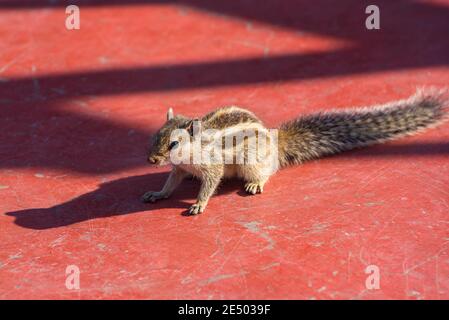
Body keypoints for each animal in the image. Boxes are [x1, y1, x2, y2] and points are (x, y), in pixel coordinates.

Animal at [144, 88, 448, 215]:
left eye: (174, 144)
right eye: (156, 136)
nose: (151, 159)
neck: (192, 153)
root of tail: (274, 143)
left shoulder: (213, 166)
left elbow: (210, 184)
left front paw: (199, 203)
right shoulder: (178, 169)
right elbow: (170, 183)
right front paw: (157, 193)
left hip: (251, 162)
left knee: (265, 173)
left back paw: (256, 183)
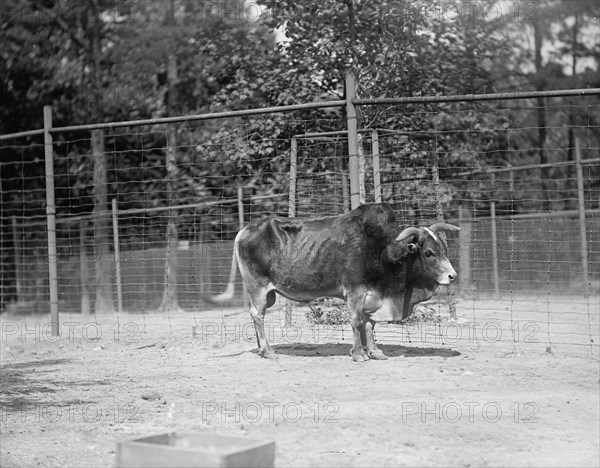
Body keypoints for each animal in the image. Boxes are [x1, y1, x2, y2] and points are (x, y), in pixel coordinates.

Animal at [211, 203, 460, 360]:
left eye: (444, 249)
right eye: (428, 252)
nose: (452, 276)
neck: (383, 251)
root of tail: (245, 229)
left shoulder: (373, 296)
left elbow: (370, 324)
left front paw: (375, 352)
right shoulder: (355, 292)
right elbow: (356, 322)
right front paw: (358, 354)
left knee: (255, 314)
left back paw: (261, 349)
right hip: (259, 288)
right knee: (257, 314)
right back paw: (268, 350)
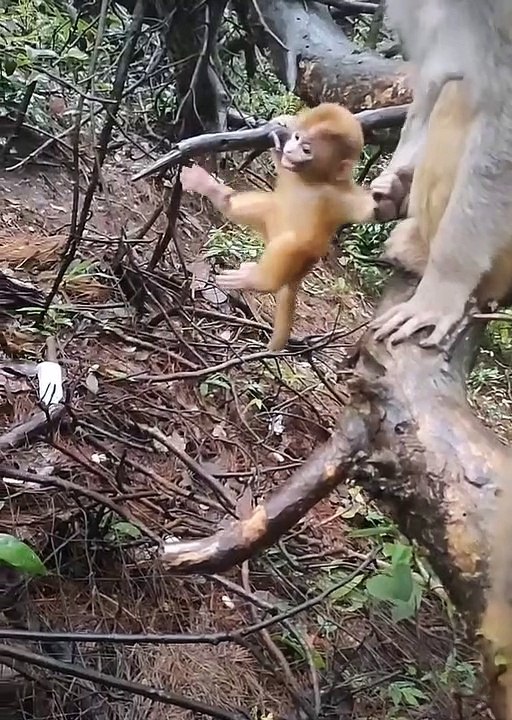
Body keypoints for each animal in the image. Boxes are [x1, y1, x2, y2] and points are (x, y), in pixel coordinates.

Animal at [180, 103, 376, 351]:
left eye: (306, 149)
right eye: (297, 137)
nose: (291, 150)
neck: (310, 181)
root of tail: (296, 277)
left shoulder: (338, 196)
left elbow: (370, 210)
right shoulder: (291, 172)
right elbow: (279, 162)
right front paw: (280, 129)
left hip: (301, 258)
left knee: (292, 244)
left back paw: (258, 280)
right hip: (272, 224)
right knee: (266, 208)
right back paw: (220, 196)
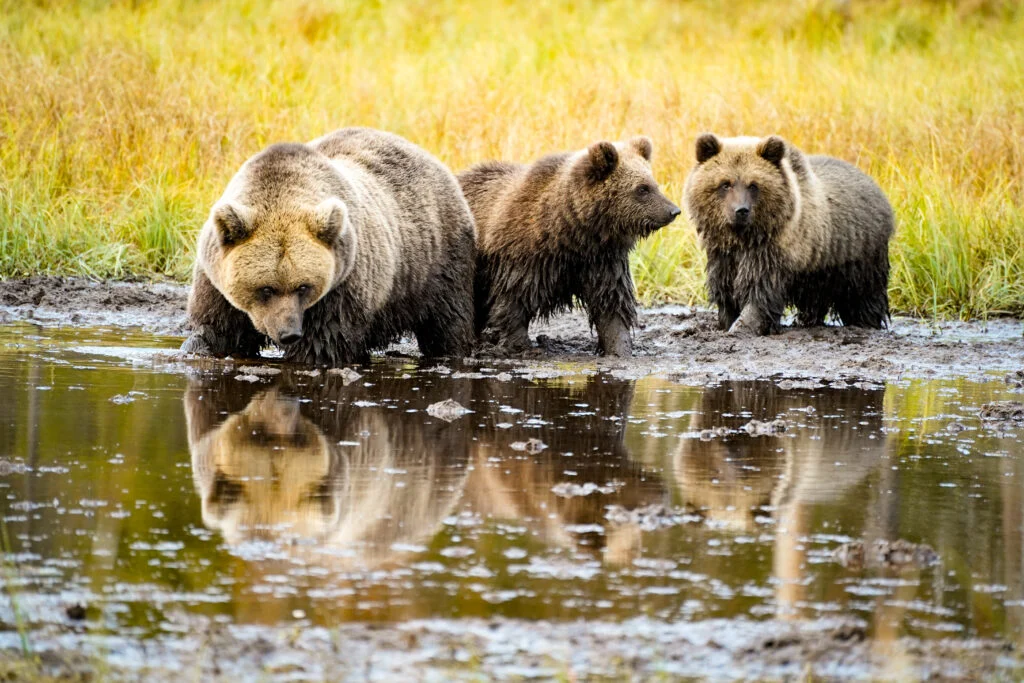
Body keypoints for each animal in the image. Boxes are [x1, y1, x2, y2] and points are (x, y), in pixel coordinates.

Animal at [180, 127, 477, 365]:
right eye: (266, 288)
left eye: (303, 286)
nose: (289, 333)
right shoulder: (215, 281)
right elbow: (217, 331)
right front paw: (202, 346)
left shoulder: (341, 286)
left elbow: (322, 345)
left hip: (436, 261)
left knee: (448, 321)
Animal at [458, 137, 681, 357]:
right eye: (642, 189)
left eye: (654, 184)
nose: (673, 211)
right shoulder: (524, 257)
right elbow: (514, 300)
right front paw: (518, 346)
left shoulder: (602, 262)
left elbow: (611, 306)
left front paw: (619, 349)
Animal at [683, 134, 894, 336]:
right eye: (725, 184)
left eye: (753, 185)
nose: (741, 210)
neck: (744, 238)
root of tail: (877, 188)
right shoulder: (723, 256)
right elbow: (726, 292)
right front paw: (726, 323)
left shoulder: (771, 253)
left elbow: (759, 293)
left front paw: (741, 327)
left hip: (858, 257)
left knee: (863, 297)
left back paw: (864, 323)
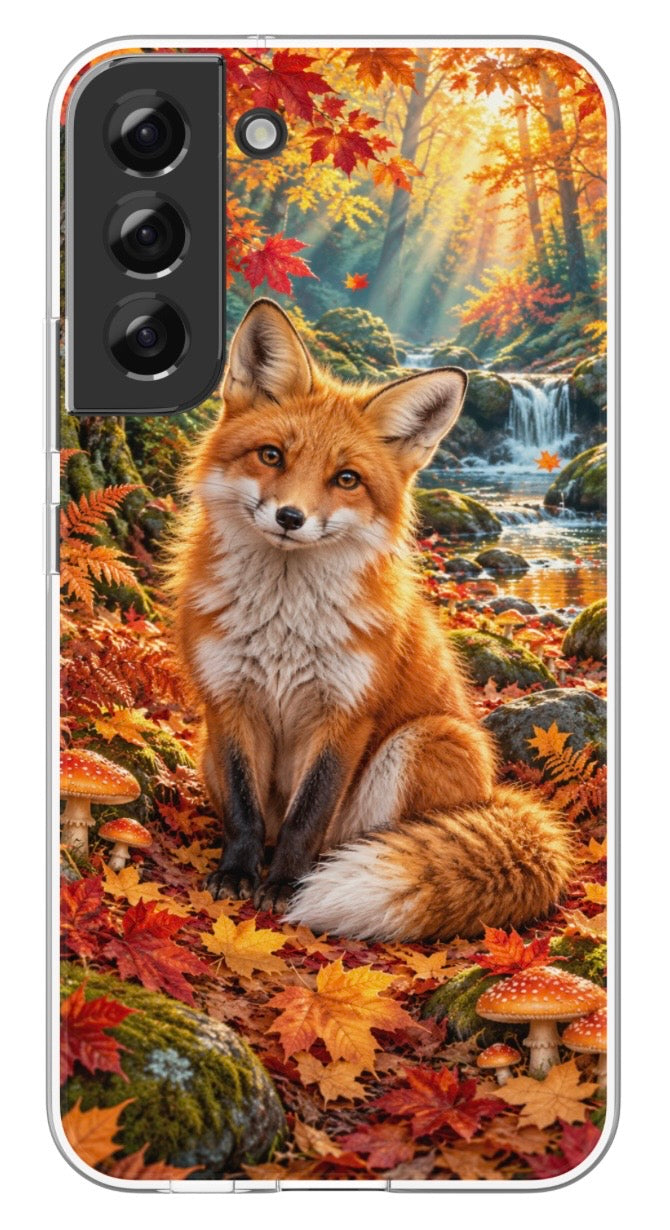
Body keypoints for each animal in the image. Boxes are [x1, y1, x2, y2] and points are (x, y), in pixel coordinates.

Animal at [171, 298, 573, 941]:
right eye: (272, 455)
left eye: (347, 479)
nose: (290, 517)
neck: (284, 623)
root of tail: (495, 794)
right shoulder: (227, 700)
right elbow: (242, 808)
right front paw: (237, 873)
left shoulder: (347, 713)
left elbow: (309, 814)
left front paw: (286, 885)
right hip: (209, 748)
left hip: (427, 740)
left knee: (369, 841)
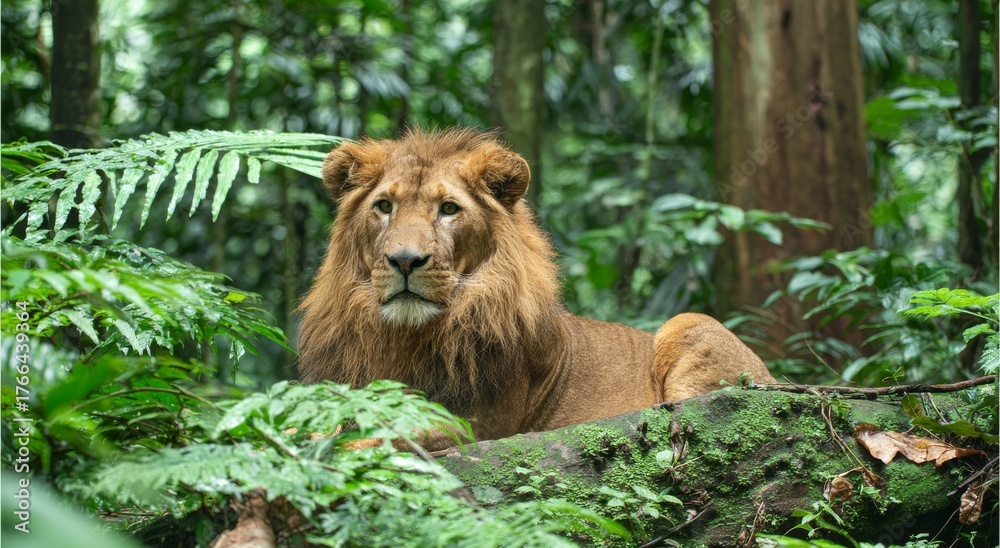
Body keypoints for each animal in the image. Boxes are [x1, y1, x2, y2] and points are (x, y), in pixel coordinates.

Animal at [297, 128, 775, 450]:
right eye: (384, 206)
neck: (406, 337)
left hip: (692, 325)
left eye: (448, 209)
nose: (404, 261)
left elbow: (389, 432)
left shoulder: (478, 423)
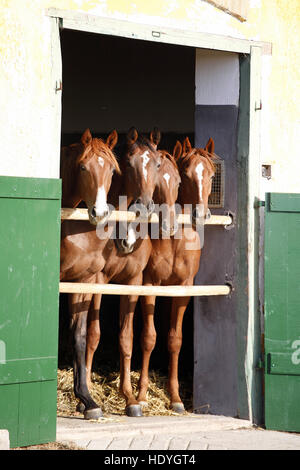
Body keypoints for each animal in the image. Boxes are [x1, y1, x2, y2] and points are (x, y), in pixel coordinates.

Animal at [137, 138, 214, 414]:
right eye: (187, 175)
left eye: (211, 175)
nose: (201, 214)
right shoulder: (149, 284)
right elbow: (148, 338)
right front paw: (141, 397)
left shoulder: (183, 289)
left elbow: (175, 340)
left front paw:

___

--- Exercise ---
Omit the pictures, and quote the material above exactly as given.

--- Answer below ---
Body keypoints for each animal in the image. Boxes are [x1, y1, x2, y2] and points are (x, y), in pixel coordinates.

Animal at [144, 88, 448, 215]:
left eye: (174, 144)
right eye: (156, 136)
nose: (151, 159)
neck: (192, 153)
root of tail: (274, 143)
left shoulder: (213, 166)
left elbow: (210, 184)
left front paw: (199, 203)
right shoulder: (178, 169)
right elbow: (170, 183)
right front paw: (157, 193)
left hip: (251, 162)
left knee: (265, 173)
left back paw: (256, 183)
Body keypoints for each animal in the image. Boxes are [x1, y1, x2, y2] and points are (x, y), in pixel coordinates.

Animal at [211, 203, 460, 360]:
left eye: (444, 249)
right eye: (428, 252)
nose: (452, 276)
neck: (383, 251)
root of tail: (245, 229)
left shoulder: (373, 296)
left elbow: (370, 324)
left front paw: (375, 352)
right shoulder: (355, 292)
right elbow: (356, 322)
right front paw: (358, 354)
left knee: (255, 314)
left back paw: (261, 349)
right hip: (259, 288)
right knee: (257, 314)
right back paw: (268, 350)
Body keypoints for each animal in the image. Boxes are [x1, y1, x2, y2] and points are (x, y), in pixel coordinates.

Animal at [180, 103, 376, 351]:
left eye: (306, 149)
right eye: (297, 137)
nose: (291, 150)
neck: (310, 181)
root of tail: (296, 277)
left shoulder: (338, 196)
left elbow: (370, 210)
right shoulder: (291, 172)
right elbow: (279, 162)
right front paw: (280, 129)
left hip: (301, 258)
left knee: (292, 244)
left back paw: (258, 280)
right hip: (272, 224)
right knee: (266, 208)
right back paw: (220, 196)
Body keypoints for each animal in the image. Boxes are [x1, y1, x2, y2] and points are (x, y), in pixel coordinates.

Animal at [180, 127, 477, 365]:
right eye: (266, 288)
left eye: (303, 286)
nose: (289, 333)
right shoulder: (215, 281)
right elbow: (217, 331)
right front paw: (202, 346)
left shoulder: (341, 286)
left elbow: (322, 345)
left hip: (436, 261)
left knee: (448, 321)
Animal at [458, 137, 681, 357]:
right eye: (642, 189)
left eye: (654, 184)
nose: (673, 211)
right shoulder: (524, 257)
right elbow: (514, 300)
right front paw: (518, 346)
left shoulder: (602, 262)
left elbow: (611, 306)
left front paw: (619, 349)
Animal at [683, 134, 894, 336]:
right eye: (725, 184)
left eye: (753, 185)
nose: (741, 210)
neck: (744, 238)
root of tail: (877, 188)
right shoulder: (723, 256)
right elbow: (726, 292)
right front paw: (726, 323)
left shoulder: (771, 253)
left elbow: (759, 293)
left front paw: (741, 327)
left hip: (858, 257)
left knee: (863, 297)
left back paw: (864, 323)
Body keypoints for each animal in the image. Boxes are [x1, y1, x2, y2] and points are (x, y), in pixel coordinates.

Animal at [171, 298, 573, 941]:
right eye: (272, 455)
left eye: (347, 479)
nose: (290, 517)
neck: (284, 623)
root of tail: (495, 794)
right shoulder: (227, 700)
right elbow: (242, 808)
right front paw: (237, 873)
left shoulder: (347, 713)
left elbow: (309, 814)
left front paw: (286, 885)
right hip: (209, 748)
left hip: (427, 740)
left knee: (369, 841)
Body keypoints for each animal in the image. Boxes are [x1, y1, x2, y2] and points are (x, y), in pixel coordinates.

Animal at [297, 128, 775, 450]:
right eye: (384, 206)
neck: (406, 337)
left hip: (692, 325)
left eye: (448, 209)
nose: (404, 261)
left elbow: (389, 432)
left shoulder: (478, 423)
Body keypoints for each animal in the image. Boxes are [x1, y1, x2, y2] and points are (x, y), in pixel coordinates.

Animal at [137, 138, 214, 414]:
right eye: (187, 175)
left eye: (211, 175)
nose: (201, 214)
right shoulder: (149, 284)
right elbow: (148, 338)
right front paw: (141, 397)
left shoulder: (183, 289)
left elbow: (175, 340)
left front paw:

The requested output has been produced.